Letture: Atti 22,30; 23,6-11; Salmo 16; Giovanni 17,20-26
“Dividi e conquista” è la strategia di Paolo di fronte ai capi dei sacerdoti e al Sinedrio. Conosceva meglio di chiunque altro la composizione di quell'organismo: da un lato i sadducei delle famiglie sacerdotali con il loro stile teologico liberale e riduttivo, dall'altro i farisei, più zelanti e religiosi, che credevano non solo negli angeli e negli spiriti, ma anche nella «risurrezione dei morti». Non è chiaro se i farisei intendessero questo come un altro tipo di realtà «spirituale». Forse sì, mentre Paolo era giunto a credere nella resurrezione in un senso completamente diverso.
Ma questo non aveva importanza in quel momento. Dal punto di vista strategico, la cosa più importante era che Paolo li aveva messi l'uno contro l'altro. Dal punto di vista della Strategia Divina degli Atti, la cosa più importante è che Paolo, dopo aver reso testimonianza al Signore a Gerusalemme, riceve (dal Signore, in una visione) l'ordine di rendere testimonianza anche a Roma.
È giusto che Paolo di Tarso, cittadino dell'Impero Romano, una delle figure più significative del mondo antico, finisca la sua carriera nella capitale di quel mondo. In lui si adempirà la profezia di Gesù all'inizio degli Atti, secondo cui gli apostoli avrebbero reso testimonianza di Gesù a Gerusalemme, in Samaria e fino agli estremi confini della terra (At 1,8). Paolo pensava di andare in Spagna (un altro tipo di «fine del mondo»), ma lo Spirito di Gesù lo condusse invece a Roma.

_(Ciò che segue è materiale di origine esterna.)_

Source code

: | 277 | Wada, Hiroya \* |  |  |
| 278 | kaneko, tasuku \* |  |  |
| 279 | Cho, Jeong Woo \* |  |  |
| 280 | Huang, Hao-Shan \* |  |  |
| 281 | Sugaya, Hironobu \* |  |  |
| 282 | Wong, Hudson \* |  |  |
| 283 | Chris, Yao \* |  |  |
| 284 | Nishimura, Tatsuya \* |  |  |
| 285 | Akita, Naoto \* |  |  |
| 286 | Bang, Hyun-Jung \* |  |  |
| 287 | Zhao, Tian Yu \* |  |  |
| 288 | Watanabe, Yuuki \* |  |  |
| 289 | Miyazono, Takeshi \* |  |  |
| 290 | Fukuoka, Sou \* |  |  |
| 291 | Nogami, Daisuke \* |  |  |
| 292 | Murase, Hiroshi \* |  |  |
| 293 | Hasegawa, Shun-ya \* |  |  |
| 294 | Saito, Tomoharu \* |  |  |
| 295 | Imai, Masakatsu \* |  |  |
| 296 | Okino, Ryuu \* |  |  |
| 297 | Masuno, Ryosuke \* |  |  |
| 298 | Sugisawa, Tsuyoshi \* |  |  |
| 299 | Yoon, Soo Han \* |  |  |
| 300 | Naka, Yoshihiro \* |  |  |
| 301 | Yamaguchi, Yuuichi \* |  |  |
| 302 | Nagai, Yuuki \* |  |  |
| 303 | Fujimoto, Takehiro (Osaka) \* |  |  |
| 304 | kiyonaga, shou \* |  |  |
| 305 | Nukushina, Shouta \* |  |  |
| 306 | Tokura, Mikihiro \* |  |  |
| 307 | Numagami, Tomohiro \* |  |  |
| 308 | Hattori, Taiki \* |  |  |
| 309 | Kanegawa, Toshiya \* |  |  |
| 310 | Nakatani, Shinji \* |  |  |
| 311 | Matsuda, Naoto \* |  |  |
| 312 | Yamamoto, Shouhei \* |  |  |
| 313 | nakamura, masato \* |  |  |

Il brano del Vangelo di oggi conclude la preghiera «sacerdoziale» di Gesù. Si tratta, opportunamente, di una dossologia che celebra la gloria che il Figlio ha con il Padre prima della fondazione del mondo. Una misteriosa unità nella conoscenza e nell'amore reciproci (ciò che di solito chiamiamo semplicemente “lo Spirito Santo”) è condivisa con gli esseri umani attraverso la vita e l'insegnamento, la morte e la glorificazione di Gesù. È un'intimità nella conoscenza e nell'amore, un'unione di vita e amore, per la quale le nostre esperienze d'amore più appaganti sono analogie preziose ma ancora molto povere.
È chiaro in cosa non consiste e in cosa consiste la gloria: non è una luce splendente e un tuono fragoroso, non è una tempesta infuocata o un terremoto devastante, ma qualcosa di simile a una voce calma e sommessa, o a un agnello condotto al macello. Unità, amore, conoscenza reciproca. Che cosa sono queste cose in un mondo rumoroso, pieno di conflitti, lotte e discussioni? Paolo non ha alcuna speranza di riuscire a insegnare ai suoi accusatori qualcosa di questo ricco mistero che è il Padre in Gesù, Gesù in noi e quindi il Padre in noi. C'è il Vangelo e la ricca promessa di vita eterna che esso porta con sé, una vita condivisa anche adesso nella Santissima Trinità. Ma ci sono sempre anche coloro che ascoltano e ricevono il messaggio. Anche in loro deve accadere qualcosa se vogliono credere a ciò che ascoltano, qualcosa come una conversione, un cuore nuovo, una vera e propria resurrezione dei morti spirituali.